ABOUT THIS TASK - Keep every word of the listing and drop the images when you write it out.
▼
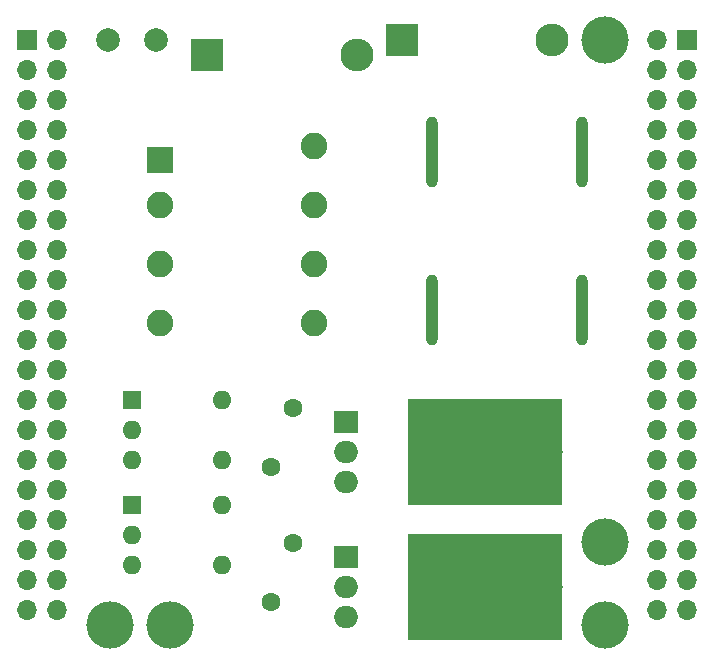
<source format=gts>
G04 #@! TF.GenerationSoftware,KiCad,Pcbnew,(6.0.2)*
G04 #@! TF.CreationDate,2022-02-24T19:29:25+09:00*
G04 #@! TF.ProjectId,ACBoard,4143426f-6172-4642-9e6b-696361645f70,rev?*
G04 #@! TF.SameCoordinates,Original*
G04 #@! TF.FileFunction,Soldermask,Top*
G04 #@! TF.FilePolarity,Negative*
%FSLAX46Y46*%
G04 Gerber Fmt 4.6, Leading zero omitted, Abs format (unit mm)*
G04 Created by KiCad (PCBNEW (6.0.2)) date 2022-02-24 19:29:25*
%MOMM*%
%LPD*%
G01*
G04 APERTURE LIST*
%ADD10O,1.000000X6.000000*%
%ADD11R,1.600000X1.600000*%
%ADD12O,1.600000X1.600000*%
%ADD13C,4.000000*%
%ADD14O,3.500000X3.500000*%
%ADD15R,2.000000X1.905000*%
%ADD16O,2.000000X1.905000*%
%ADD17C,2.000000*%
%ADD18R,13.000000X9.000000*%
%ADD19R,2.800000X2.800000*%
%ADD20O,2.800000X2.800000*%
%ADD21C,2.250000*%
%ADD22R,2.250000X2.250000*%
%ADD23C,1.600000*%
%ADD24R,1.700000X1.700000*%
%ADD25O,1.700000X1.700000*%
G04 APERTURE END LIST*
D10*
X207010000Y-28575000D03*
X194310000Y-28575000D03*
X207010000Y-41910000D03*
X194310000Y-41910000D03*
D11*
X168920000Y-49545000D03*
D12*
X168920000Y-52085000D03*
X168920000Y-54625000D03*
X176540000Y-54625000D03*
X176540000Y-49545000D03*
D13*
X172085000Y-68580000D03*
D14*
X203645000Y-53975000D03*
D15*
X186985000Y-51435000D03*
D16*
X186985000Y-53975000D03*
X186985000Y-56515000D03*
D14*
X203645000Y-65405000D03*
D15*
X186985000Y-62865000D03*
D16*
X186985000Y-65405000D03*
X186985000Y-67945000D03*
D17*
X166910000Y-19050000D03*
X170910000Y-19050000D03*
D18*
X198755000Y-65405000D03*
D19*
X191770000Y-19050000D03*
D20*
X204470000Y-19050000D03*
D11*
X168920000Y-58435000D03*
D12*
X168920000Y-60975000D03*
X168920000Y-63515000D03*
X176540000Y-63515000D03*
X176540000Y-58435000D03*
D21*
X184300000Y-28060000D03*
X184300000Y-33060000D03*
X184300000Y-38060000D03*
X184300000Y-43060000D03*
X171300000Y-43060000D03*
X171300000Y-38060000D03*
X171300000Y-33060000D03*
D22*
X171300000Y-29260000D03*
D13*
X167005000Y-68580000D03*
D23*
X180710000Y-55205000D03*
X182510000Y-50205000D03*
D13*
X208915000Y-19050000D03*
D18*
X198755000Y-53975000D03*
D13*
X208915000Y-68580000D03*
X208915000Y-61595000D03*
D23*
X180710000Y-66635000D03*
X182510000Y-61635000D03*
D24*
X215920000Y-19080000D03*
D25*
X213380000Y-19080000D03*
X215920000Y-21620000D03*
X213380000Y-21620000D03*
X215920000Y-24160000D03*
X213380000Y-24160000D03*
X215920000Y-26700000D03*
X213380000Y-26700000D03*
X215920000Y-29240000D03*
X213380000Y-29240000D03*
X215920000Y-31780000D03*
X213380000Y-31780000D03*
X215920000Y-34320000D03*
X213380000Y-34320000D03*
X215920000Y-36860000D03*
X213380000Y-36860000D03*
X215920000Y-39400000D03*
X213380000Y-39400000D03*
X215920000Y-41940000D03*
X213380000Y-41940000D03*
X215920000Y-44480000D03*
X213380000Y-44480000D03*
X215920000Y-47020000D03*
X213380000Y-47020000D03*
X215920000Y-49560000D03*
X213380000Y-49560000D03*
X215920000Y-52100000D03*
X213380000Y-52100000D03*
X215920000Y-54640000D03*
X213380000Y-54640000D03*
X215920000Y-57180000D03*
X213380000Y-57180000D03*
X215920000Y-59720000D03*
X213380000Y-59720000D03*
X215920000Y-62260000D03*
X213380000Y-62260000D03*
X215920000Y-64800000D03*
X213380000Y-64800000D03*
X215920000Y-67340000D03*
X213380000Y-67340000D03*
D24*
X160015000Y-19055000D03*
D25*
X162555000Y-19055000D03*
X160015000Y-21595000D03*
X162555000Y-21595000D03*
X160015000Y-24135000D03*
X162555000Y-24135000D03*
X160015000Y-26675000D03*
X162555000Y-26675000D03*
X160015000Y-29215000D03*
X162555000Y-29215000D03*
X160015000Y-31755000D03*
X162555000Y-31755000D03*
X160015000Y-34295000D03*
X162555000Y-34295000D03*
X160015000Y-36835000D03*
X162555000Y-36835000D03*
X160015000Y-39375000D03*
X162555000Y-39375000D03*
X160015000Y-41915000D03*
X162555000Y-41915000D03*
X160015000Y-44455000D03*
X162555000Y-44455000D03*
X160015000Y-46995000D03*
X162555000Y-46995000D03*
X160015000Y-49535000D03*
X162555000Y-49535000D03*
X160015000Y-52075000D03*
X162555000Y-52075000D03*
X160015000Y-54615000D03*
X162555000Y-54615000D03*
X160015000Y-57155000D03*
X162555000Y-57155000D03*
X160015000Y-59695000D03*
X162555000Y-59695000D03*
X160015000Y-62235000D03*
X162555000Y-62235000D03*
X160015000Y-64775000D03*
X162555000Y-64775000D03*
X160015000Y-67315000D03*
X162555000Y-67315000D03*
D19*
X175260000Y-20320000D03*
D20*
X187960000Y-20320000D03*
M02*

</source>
▲
SOLUTION FOR THIS EXERCISE -
<source format=gts>
G04 #@! TF.GenerationSoftware,KiCad,Pcbnew,(6.0.2)*
G04 #@! TF.CreationDate,2022-02-24T19:29:25+09:00*
G04 #@! TF.ProjectId,ACBoard,4143426f-6172-4642-9e6b-696361645f70,rev?*
G04 #@! TF.SameCoordinates,Original*
G04 #@! TF.FileFunction,Soldermask,Top*
G04 #@! TF.FilePolarity,Negative*
%FSLAX46Y46*%
G04 Gerber Fmt 4.6, Leading zero omitted, Abs format (unit mm)*
G04 Created by KiCad (PCBNEW (6.0.2)) date 2022-02-24 19:29:25*
%MOMM*%
%LPD*%
G01*
G04 APERTURE LIST*
%ADD10O,1.000000X6.000000*%
%ADD11R,1.600000X1.600000*%
%ADD12O,1.600000X1.600000*%
%ADD13C,4.000000*%
%ADD14O,3.500000X3.500000*%
%ADD15R,2.000000X1.905000*%
%ADD16O,2.000000X1.905000*%
%ADD17C,2.000000*%
%ADD18R,13.000000X9.000000*%
%ADD19R,2.800000X2.800000*%
%ADD20O,2.800000X2.800000*%
%ADD21C,2.250000*%
%ADD22R,2.250000X2.250000*%
%ADD23C,1.600000*%
%ADD24R,1.700000X1.700000*%
%ADD25O,1.700000X1.700000*%
G04 APERTURE END LIST*
D10*
X207010000Y-28575000D03*
X194310000Y-28575000D03*
X207010000Y-41910000D03*
X194310000Y-41910000D03*
D11*
X168920000Y-49545000D03*
D12*
X168920000Y-52085000D03*
X168920000Y-54625000D03*
X176540000Y-54625000D03*
X176540000Y-49545000D03*
D13*
X172085000Y-68580000D03*
D14*
X203645000Y-53975000D03*
D15*
X186985000Y-51435000D03*
D16*
X186985000Y-53975000D03*
X186985000Y-56515000D03*
D14*
X203645000Y-65405000D03*
D15*
X186985000Y-62865000D03*
D16*
X186985000Y-65405000D03*
X186985000Y-67945000D03*
D17*
X166910000Y-19050000D03*
X170910000Y-19050000D03*
D18*
X198755000Y-65405000D03*
D19*
X191770000Y-19050000D03*
D20*
X204470000Y-19050000D03*
D11*
X168920000Y-58435000D03*
D12*
X168920000Y-60975000D03*
X168920000Y-63515000D03*
X176540000Y-63515000D03*
X176540000Y-58435000D03*
D21*
X184300000Y-28060000D03*
X184300000Y-33060000D03*
X184300000Y-38060000D03*
X184300000Y-43060000D03*
X171300000Y-43060000D03*
X171300000Y-38060000D03*
X171300000Y-33060000D03*
D22*
X171300000Y-29260000D03*
D13*
X167005000Y-68580000D03*
D23*
X180710000Y-55205000D03*
X182510000Y-50205000D03*
D13*
X208915000Y-19050000D03*
D18*
X198755000Y-53975000D03*
D13*
X208915000Y-68580000D03*
X208915000Y-61595000D03*
D23*
X180710000Y-66635000D03*
X182510000Y-61635000D03*
D24*
X215920000Y-19080000D03*
D25*
X213380000Y-19080000D03*
X215920000Y-21620000D03*
X213380000Y-21620000D03*
X215920000Y-24160000D03*
X213380000Y-24160000D03*
X215920000Y-26700000D03*
X213380000Y-26700000D03*
X215920000Y-29240000D03*
X213380000Y-29240000D03*
X215920000Y-31780000D03*
X213380000Y-31780000D03*
X215920000Y-34320000D03*
X213380000Y-34320000D03*
X215920000Y-36860000D03*
X213380000Y-36860000D03*
X215920000Y-39400000D03*
X213380000Y-39400000D03*
X215920000Y-41940000D03*
X213380000Y-41940000D03*
X215920000Y-44480000D03*
X213380000Y-44480000D03*
X215920000Y-47020000D03*
X213380000Y-47020000D03*
X215920000Y-49560000D03*
X213380000Y-49560000D03*
X215920000Y-52100000D03*
X213380000Y-52100000D03*
X215920000Y-54640000D03*
X213380000Y-54640000D03*
X215920000Y-57180000D03*
X213380000Y-57180000D03*
X215920000Y-59720000D03*
X213380000Y-59720000D03*
X215920000Y-62260000D03*
X213380000Y-62260000D03*
X215920000Y-64800000D03*
X213380000Y-64800000D03*
X215920000Y-67340000D03*
X213380000Y-67340000D03*
D24*
X160015000Y-19055000D03*
D25*
X162555000Y-19055000D03*
X160015000Y-21595000D03*
X162555000Y-21595000D03*
X160015000Y-24135000D03*
X162555000Y-24135000D03*
X160015000Y-26675000D03*
X162555000Y-26675000D03*
X160015000Y-29215000D03*
X162555000Y-29215000D03*
X160015000Y-31755000D03*
X162555000Y-31755000D03*
X160015000Y-34295000D03*
X162555000Y-34295000D03*
X160015000Y-36835000D03*
X162555000Y-36835000D03*
X160015000Y-39375000D03*
X162555000Y-39375000D03*
X160015000Y-41915000D03*
X162555000Y-41915000D03*
X160015000Y-44455000D03*
X162555000Y-44455000D03*
X160015000Y-46995000D03*
X162555000Y-46995000D03*
X160015000Y-49535000D03*
X162555000Y-49535000D03*
X160015000Y-52075000D03*
X162555000Y-52075000D03*
X160015000Y-54615000D03*
X162555000Y-54615000D03*
X160015000Y-57155000D03*
X162555000Y-57155000D03*
X160015000Y-59695000D03*
X162555000Y-59695000D03*
X160015000Y-62235000D03*
X162555000Y-62235000D03*
X160015000Y-64775000D03*
X162555000Y-64775000D03*
X160015000Y-67315000D03*
X162555000Y-67315000D03*
D19*
X175260000Y-20320000D03*
D20*
X187960000Y-20320000D03*
M02*

</source>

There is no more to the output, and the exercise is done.